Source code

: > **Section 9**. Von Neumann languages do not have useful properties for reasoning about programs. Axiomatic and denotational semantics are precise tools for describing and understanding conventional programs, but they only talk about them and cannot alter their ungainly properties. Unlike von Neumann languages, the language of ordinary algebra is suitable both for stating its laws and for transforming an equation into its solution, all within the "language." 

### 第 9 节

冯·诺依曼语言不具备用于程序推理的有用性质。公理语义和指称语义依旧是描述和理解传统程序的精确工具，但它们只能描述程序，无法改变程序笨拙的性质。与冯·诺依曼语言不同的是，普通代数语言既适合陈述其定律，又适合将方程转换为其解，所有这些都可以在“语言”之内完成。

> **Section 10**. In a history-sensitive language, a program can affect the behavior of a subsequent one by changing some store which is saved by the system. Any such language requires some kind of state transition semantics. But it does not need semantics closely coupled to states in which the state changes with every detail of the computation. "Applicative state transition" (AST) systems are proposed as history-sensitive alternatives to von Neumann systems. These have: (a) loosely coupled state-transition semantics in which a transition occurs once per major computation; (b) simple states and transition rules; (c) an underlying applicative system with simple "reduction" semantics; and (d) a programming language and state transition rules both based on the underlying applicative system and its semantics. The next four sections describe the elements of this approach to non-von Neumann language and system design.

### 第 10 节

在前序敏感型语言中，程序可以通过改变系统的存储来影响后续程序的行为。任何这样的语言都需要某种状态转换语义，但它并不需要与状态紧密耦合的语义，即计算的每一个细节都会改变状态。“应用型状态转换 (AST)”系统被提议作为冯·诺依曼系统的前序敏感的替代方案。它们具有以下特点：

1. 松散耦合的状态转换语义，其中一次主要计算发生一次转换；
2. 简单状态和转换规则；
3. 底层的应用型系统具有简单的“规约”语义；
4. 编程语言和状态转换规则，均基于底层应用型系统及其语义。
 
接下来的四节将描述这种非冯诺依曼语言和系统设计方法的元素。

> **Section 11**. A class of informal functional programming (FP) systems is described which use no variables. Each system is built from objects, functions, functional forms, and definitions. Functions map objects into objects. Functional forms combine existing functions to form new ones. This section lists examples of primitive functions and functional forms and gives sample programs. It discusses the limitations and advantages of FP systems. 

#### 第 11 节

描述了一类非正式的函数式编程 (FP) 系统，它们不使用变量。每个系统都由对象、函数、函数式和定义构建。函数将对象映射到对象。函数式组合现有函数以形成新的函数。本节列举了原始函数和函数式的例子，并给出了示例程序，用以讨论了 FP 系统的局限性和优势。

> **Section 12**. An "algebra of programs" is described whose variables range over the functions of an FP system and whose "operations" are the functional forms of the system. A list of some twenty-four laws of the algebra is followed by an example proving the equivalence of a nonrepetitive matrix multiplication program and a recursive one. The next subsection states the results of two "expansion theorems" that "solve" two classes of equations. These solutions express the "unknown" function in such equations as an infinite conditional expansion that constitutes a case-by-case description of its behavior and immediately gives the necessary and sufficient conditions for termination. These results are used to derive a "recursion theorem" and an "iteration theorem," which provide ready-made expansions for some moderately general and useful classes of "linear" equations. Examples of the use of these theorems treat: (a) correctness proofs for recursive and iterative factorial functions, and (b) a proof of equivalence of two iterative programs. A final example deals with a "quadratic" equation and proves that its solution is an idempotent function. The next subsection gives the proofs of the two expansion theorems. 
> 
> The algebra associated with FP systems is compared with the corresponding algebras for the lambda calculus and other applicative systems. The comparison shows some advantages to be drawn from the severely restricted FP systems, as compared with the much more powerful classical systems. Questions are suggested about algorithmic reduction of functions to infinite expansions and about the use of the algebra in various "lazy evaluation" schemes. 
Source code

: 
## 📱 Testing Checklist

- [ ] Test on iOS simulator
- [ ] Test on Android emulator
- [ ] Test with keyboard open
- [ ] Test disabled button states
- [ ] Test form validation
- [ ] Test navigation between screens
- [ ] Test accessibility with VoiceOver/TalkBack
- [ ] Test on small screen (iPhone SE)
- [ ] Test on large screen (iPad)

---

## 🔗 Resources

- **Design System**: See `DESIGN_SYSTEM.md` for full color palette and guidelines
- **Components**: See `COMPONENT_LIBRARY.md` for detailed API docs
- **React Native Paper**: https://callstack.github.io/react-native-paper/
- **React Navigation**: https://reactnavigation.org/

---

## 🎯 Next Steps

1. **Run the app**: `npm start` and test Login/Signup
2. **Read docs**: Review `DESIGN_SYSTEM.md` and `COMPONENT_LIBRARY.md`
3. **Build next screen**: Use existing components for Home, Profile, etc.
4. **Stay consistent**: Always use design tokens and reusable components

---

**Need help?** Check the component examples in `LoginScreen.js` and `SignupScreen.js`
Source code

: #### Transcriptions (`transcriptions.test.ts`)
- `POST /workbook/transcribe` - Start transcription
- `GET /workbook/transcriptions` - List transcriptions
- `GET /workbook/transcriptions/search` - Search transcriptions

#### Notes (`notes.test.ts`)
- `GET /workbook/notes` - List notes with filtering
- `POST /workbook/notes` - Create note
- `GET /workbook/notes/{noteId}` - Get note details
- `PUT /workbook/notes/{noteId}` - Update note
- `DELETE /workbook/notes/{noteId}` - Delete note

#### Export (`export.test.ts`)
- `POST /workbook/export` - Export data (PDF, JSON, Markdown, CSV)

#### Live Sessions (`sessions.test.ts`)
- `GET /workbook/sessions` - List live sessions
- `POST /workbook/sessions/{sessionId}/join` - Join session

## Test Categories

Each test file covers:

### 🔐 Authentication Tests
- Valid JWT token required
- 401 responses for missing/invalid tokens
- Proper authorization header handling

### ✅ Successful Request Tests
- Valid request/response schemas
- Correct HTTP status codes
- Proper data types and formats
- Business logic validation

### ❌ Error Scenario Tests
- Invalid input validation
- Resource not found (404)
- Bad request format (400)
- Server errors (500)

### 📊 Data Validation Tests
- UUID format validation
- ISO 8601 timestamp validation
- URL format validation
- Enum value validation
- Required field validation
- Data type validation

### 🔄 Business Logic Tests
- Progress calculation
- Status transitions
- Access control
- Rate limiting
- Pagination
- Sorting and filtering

__INSTRUCTIONS TO FOLLOW__
Reproduce the material above word for word, from its first line up to and including the line containing "冯·诺依曼语言不具备用于程序".

__RESPONSE TO THE TASK__
Source code

: > **Section 9**. Von Neumann languages do not have useful properties for reasoning about programs. Axiomatic and denotational semantics are precise tools for describing and understanding conventional programs, but they only talk about them and cannot alter their ungainly properties. Unlike von Neumann languages, the language of ordinary algebra is suitable both for stating its laws and for transforming an equation into its solution, all within the "language." 

### 第 9 节

冯·诺依曼语言不具备用于程序推理的有用性质。公理语义和指称语义依旧是描述和理解传统程序的精确工具，但它们只能描述程序，无法改变程序笨拙的性质。与冯·诺依曼语言不同的是，普通代数语言既适合陈述其定律，又适合将方程转换为其解，所有这些都可以在“语言”之内完成。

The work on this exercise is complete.